When I finally caught my breath, I twisted the ring so it caught the light. “We’re really doing this,” I said. “I’m going to have to introduce you to my parents, aren’t I?” The thought was so outrageous, I started laughing again.
He did not laugh. “I’ll meet them. Whenever you want.” Then, softer, “Who do you want to tell first?”
I thought about it. My mom was the obvious answer, but weirdly I also wanted to show Mayor Vepar, to include the cat somehow, to maybe send a mass email to every ex I’d ever had, subject line: SORRY, YOU LOSE.
But mostly I wanted to stay there, in that room, with the man who brought me ice cream and ruined my body and put an actual demon’s engagement ring on my finger, and never, ever leave.
“I don’t care who knows,” I said, stroking his cheek. “It’s my favorite secret.
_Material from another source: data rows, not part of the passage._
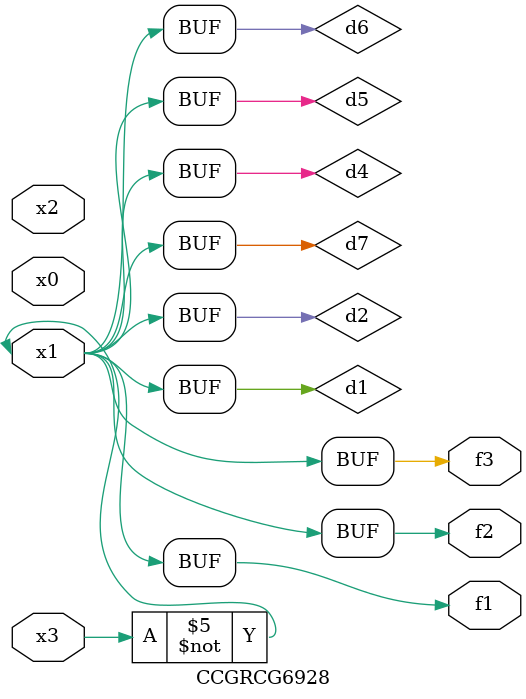
<source format=v>
module CCGRCG6928(
	input x0, x1, x2, x3,
	output f1, f2, f3
);

	wire d1, d2, d3, d4, d5, d6, d7;

	not (d1, x3);
	buf (d2, x1);
	xnor (d3, d1, d2);
	nor (d4, d1);
	buf (d5, d1, d2);
	buf (d6, d4, d5);
	nand (d7, d4);
	assign f1 = d6;
	assign f2 = d7;
	assign f3 = d6;
endmodule

</source>
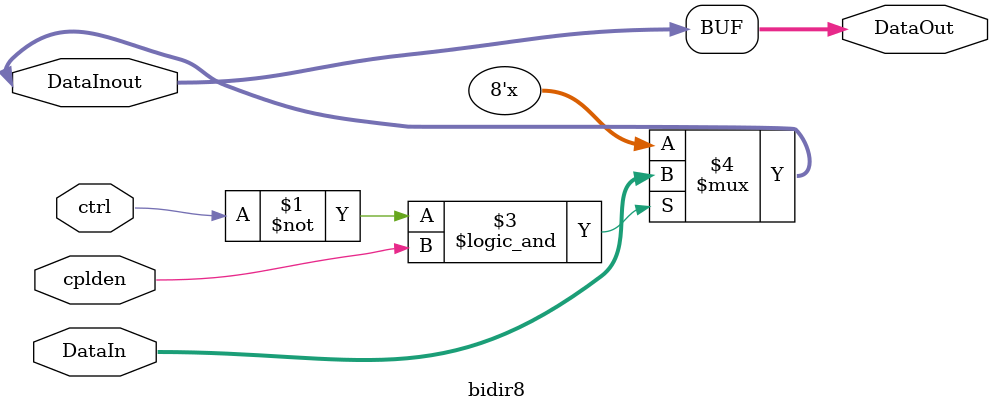
<source format=v>
`timescale 1ns / 1ps
module bidir8(cplden,ctrl,DataIn,DataOut,DataInout);
input ctrl;
input cplden;
input [7:0]DataIn;
output [7:0]DataOut;
inout [7:0]DataInout;
assign DataOut=DataInout;
assign DataInout=((ctrl==1'b0)&&(cplden==1'b1))?DataIn:8'bz;
endmodule

</source>
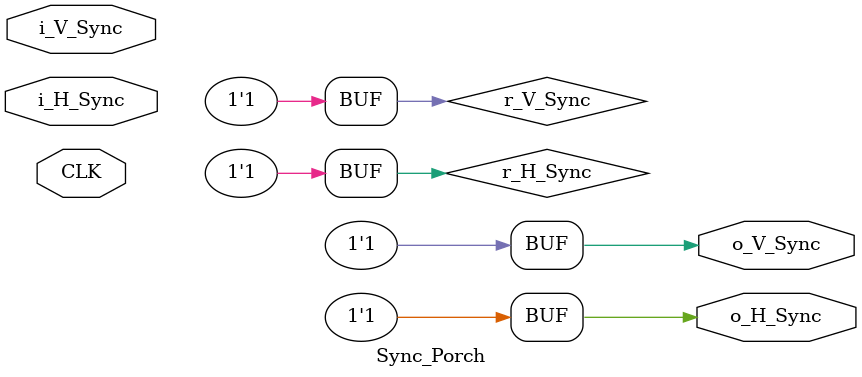
<source format=v>



module Sync_Porch(
  input CLK,
  input i_H_Sync,
  input i_V_Sync,
  output reg o_H_Sync = 1'b1, 
  output reg o_V_Sync = 1'b1);
  
  reg r_H_Sync = 1'b1;
  reg [4:0] r_HCountBP = 0;
  reg [6:0] r_HCountPulse = 0;
  
  reg r_V_Sync = 1'b1;
  reg [4:0] r_VCountBP = 0;
  reg [6:0] r_VCountPulse = 0;
  
  always @(posedge CLK)
  begin
    if (i_H_Sync == 0 && r_HCountBP !== 17) //falling edge
      r_HCountBP <= r_HCountBP + 1;
    else
      r_H_Sync <= 0;
      
    if (r_HCountBP == 17 && r_HCountPulse !== 92)
      r_HCountPulse <= r_HCountPulse + 1;
    else
      r_H_Sync <= 1;
      
    if (i_H_Sync == 1) 
      begin
      r_HCountBP <= 0;
      r_HCountPulse <= 0; 
      end
  end
  
  
  always @(posedge CLK)
  begin
    if (i_V_Sync == 0 && r_VCountBP !== 9) //falling edge
      r_VCountBP <= r_VCountBP + 1;
    else
      r_V_Sync <= 0;
      
    if (r_VCountBP == 9 && r_VCountPulse !== 2)
      r_VCountPulse <= r_VCountPulse + 1;
    else
      r_V_Sync <= 1;
      
    if (i_V_Sync == 1) 
      begin
      r_VCountBP <= 0;
      r_VCountPulse <= 0; 
      end
   end
   
  assign o_H_Sync = r_H_Sync;
  assign o_V_Sync = r_V_Sync;
  
endmodule

</source>
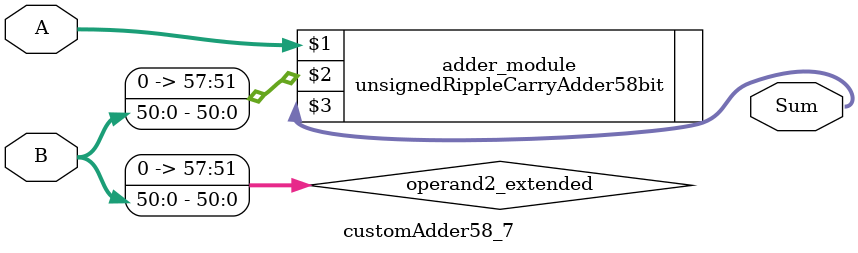
<source format=v>
module customAdder58_7(
                        input [57 : 0] A,
                        input [50 : 0] B,
                        
                        output [58 : 0] Sum
                );

        wire [57 : 0] operand2_extended;
        
        assign operand2_extended =  {7'b0, B};
        
        unsignedRippleCarryAdder58bit adder_module(
            A,
            operand2_extended,
            Sum
        );
        
        endmodule
        
</source>
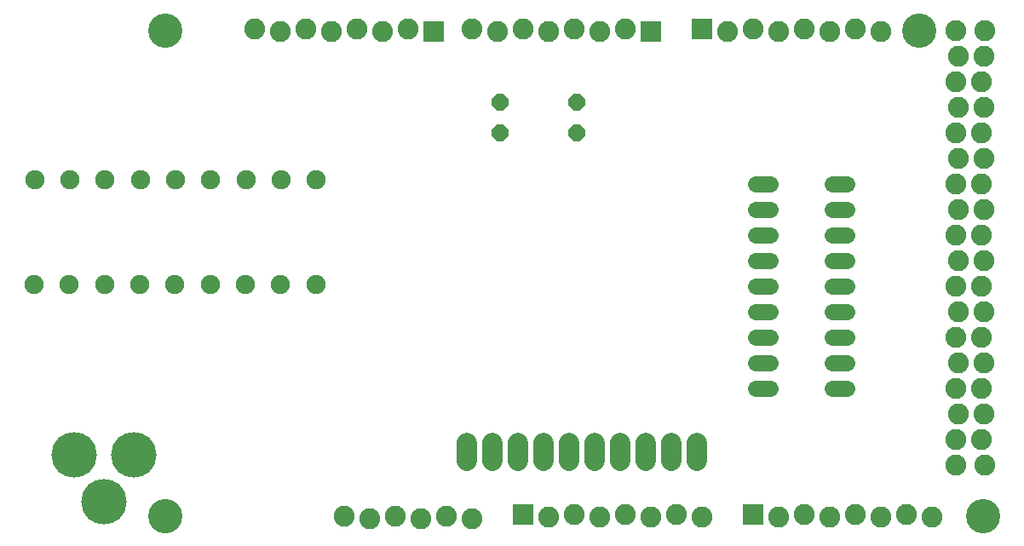
<source format=gbs>
G75*
G70*
%OFA0B0*%
%FSLAX24Y24*%
%IPPOS*%
%LPD*%
%AMOC8*
5,1,8,0,0,1.08239X$1,22.5*
%
%ADD10C,0.1340*%
%ADD11R,0.0820X0.0820*%
%ADD12C,0.0820*%
%ADD13C,0.0640*%
%ADD14C,0.1780*%
%ADD15OC8,0.0640*%
%ADD16C,0.0753*%
%ADD17C,0.0792*%
D10*
X007109Y001151D03*
X039109Y001151D03*
X036609Y020151D03*
X007109Y020151D03*
D11*
X017609Y020101D03*
X026109Y020101D03*
X028109Y020201D03*
X030109Y001201D03*
X021109Y001201D03*
D12*
X022109Y001101D03*
X023109Y001201D03*
X024109Y001101D03*
X025109Y001201D03*
X026109Y001101D03*
X027109Y001201D03*
X028109Y001101D03*
X031109Y001101D03*
X032109Y001201D03*
X033109Y001101D03*
X034109Y001201D03*
X035109Y001101D03*
X036109Y001201D03*
X037109Y001101D03*
X038039Y003151D03*
X039179Y003151D03*
X039059Y004151D03*
X038059Y004151D03*
X038159Y005151D03*
X039159Y005151D03*
X039059Y006151D03*
X038059Y006151D03*
X038159Y007151D03*
X039159Y007151D03*
X039059Y008151D03*
X038059Y008151D03*
X038159Y009151D03*
X039159Y009151D03*
X039059Y010151D03*
X038059Y010151D03*
X038159Y011151D03*
X039159Y011151D03*
X039059Y012151D03*
X038059Y012151D03*
X038159Y013151D03*
X039159Y013151D03*
X039059Y014151D03*
X038059Y014151D03*
X038159Y015151D03*
X039159Y015151D03*
X039059Y016151D03*
X038059Y016151D03*
X038159Y017151D03*
X039159Y017151D03*
X039059Y018151D03*
X038059Y018151D03*
X038159Y019151D03*
X039159Y019151D03*
X039179Y020151D03*
X038039Y020151D03*
X035109Y020101D03*
X034109Y020201D03*
X033109Y020101D03*
X032109Y020201D03*
X031109Y020101D03*
X030109Y020201D03*
X029109Y020101D03*
X025109Y020201D03*
X024109Y020101D03*
X023109Y020201D03*
X022109Y020101D03*
X021109Y020201D03*
X020109Y020101D03*
X019109Y020201D03*
X016609Y020201D03*
X015609Y020101D03*
X014609Y020201D03*
X013609Y020101D03*
X012609Y020201D03*
X011609Y020101D03*
X010609Y020201D03*
X014109Y001151D03*
X015109Y001051D03*
X016109Y001151D03*
X017109Y001051D03*
X018109Y001151D03*
X019109Y001051D03*
D13*
X030229Y006151D02*
X030789Y006151D01*
X030789Y007151D02*
X030229Y007151D01*
X030229Y008151D02*
X030789Y008151D01*
X030789Y009151D02*
X030229Y009151D01*
X030229Y010151D02*
X030789Y010151D01*
X030789Y011151D02*
X030229Y011151D01*
X030229Y012151D02*
X030789Y012151D01*
X030789Y013151D02*
X030229Y013151D01*
X030229Y014151D02*
X030789Y014151D01*
X033229Y014151D02*
X033789Y014151D01*
X033789Y013151D02*
X033229Y013151D01*
X033229Y012151D02*
X033789Y012151D01*
X033789Y011151D02*
X033229Y011151D01*
X033229Y010151D02*
X033789Y010151D01*
X033789Y009151D02*
X033229Y009151D01*
X033229Y008151D02*
X033789Y008151D01*
X033789Y007151D02*
X033229Y007151D01*
X033229Y006151D02*
X033789Y006151D01*
D14*
X004721Y001701D03*
X003540Y003551D03*
X005902Y003551D03*
D15*
X020209Y016151D03*
X020209Y017351D03*
X023209Y017351D03*
X023209Y016151D03*
D16*
X013031Y014293D03*
X011653Y014293D03*
X010275Y014293D03*
X008897Y014293D03*
X007519Y014293D03*
X006142Y014293D03*
X004764Y014293D03*
X003386Y014293D03*
X002008Y014293D03*
X001986Y010191D03*
X003364Y010191D03*
X004742Y010191D03*
X006120Y010191D03*
X007498Y010191D03*
X008876Y010191D03*
X010254Y010191D03*
X011632Y010191D03*
X013010Y010191D03*
D17*
X018909Y004007D02*
X018909Y003295D01*
X019909Y003295D02*
X019909Y004007D01*
X020909Y004007D02*
X020909Y003295D01*
X021909Y003295D02*
X021909Y004007D01*
X022909Y004007D02*
X022909Y003295D01*
X023909Y003295D02*
X023909Y004007D01*
X024909Y004007D02*
X024909Y003295D01*
X025909Y003295D02*
X025909Y004007D01*
X026909Y004007D02*
X026909Y003295D01*
X027909Y003295D02*
X027909Y004007D01*
M02*

</source>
Let’s keep it for just a little while.”
He nodded. “Our secret,” he said, and I realized it was the first time he’d ever said ours without sounding like he meant mine alone.
We lay there in silence, sticky and exhausted, and I thought, This is what it means to be claimed, not caged. I’d found the line. And I’d decided, for once in my life, to stay.
The cat, sensing the shift in power, jumped up on the bed and immediately began licking the ice cream off my leg. I let her. I let the world be as strange and perfect as it wanted.
And for the first time in forever, I felt safe enough to want more.